Related: Hemp-Derived Delta-9 THC: What’s Next?

Specifically, the 2018 Farm Bill defines hemp as a cannabis plant with no more than 0.3% delta-9 THC (the main intoxicating compound in cannabis) on a “dry-weight” basis.

However, the bill is silent on delta-8 THC, another intoxicating compound that is found in low concentration but can be chemically synthesized into higher concentrations from naturally occurring CBD, the main nonintoxicating compound in cannabis.

“The result that has been seen is excessively potent products that are manufactured under fewer controls than in states that have legalized cannabis,” the attorneys general wrote. “Because of the ambiguity created by the 2018 Farm Bill, a massive gray market worth an estimated $28 billion has exploded, forcing cannabis-equivalent products into our economies regardless of states’ intentions to legalize cannabis use, and dangerously undermining regulations and consumer protections in states where adult-use legal cannabis programs are already in place.”

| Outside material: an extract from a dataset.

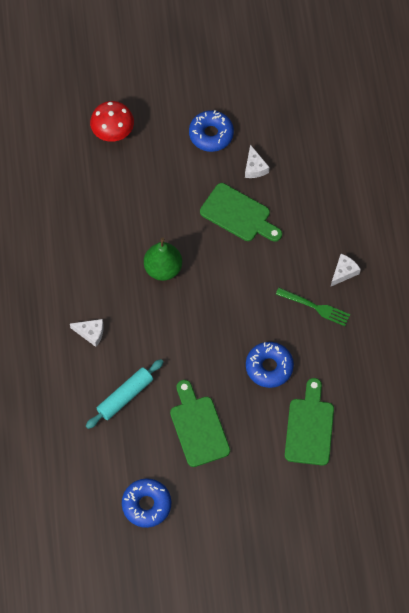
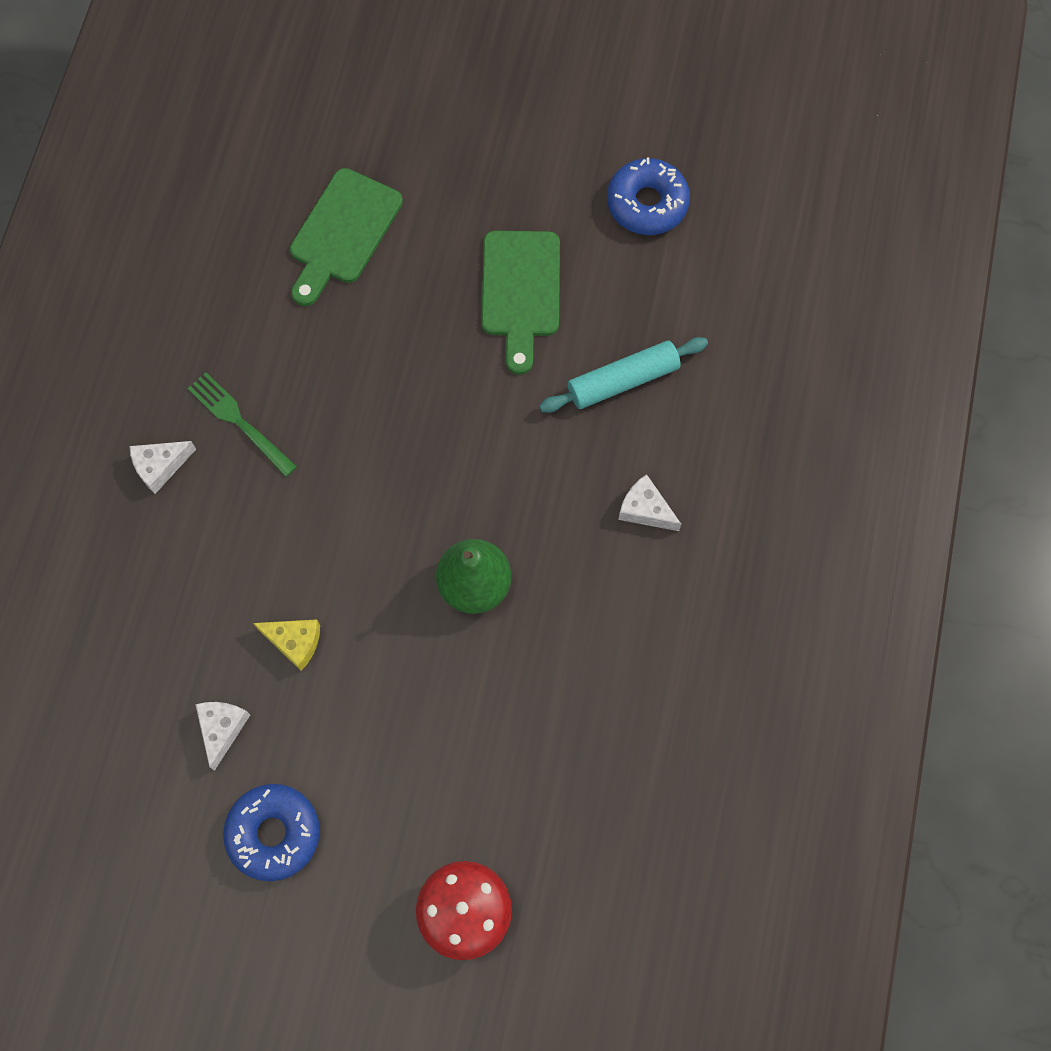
camera: 160 degrees left, 5 degrees up
(238, 214) = (294, 642): green cutting board -> yellow cheese
(269, 367) = (364, 348): blue donut -> none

As such, the attorneys general are calling on leaders in the House and Senate agriculture committees—Sens. Debbie Stabenow, D-Mich., and John Boozman, R-Ark., and Reps. Glenn Thompson, R-Pa., and David Scott, D-Ga.—to clarify hemp’s definition in the Farm Bill’s forthcoming reauthorization and to include amendments so there “is no federal hemp intoxicants loophole.”

Furthermore, the attorneys general said the Farm Bill’s intention to create an agricultural commodity market for American’s farmers has failed.

“Instead, hemp-derived intoxicants have proliferated across our states, posing a significant threat to public health and safety, and benefiting unregulated, untaxed, and unaccountable market actors,” they wrote. “It is our duty to protect our states and communities, yet the federal law lacks the clarity needed to act vigorously on their behalf.”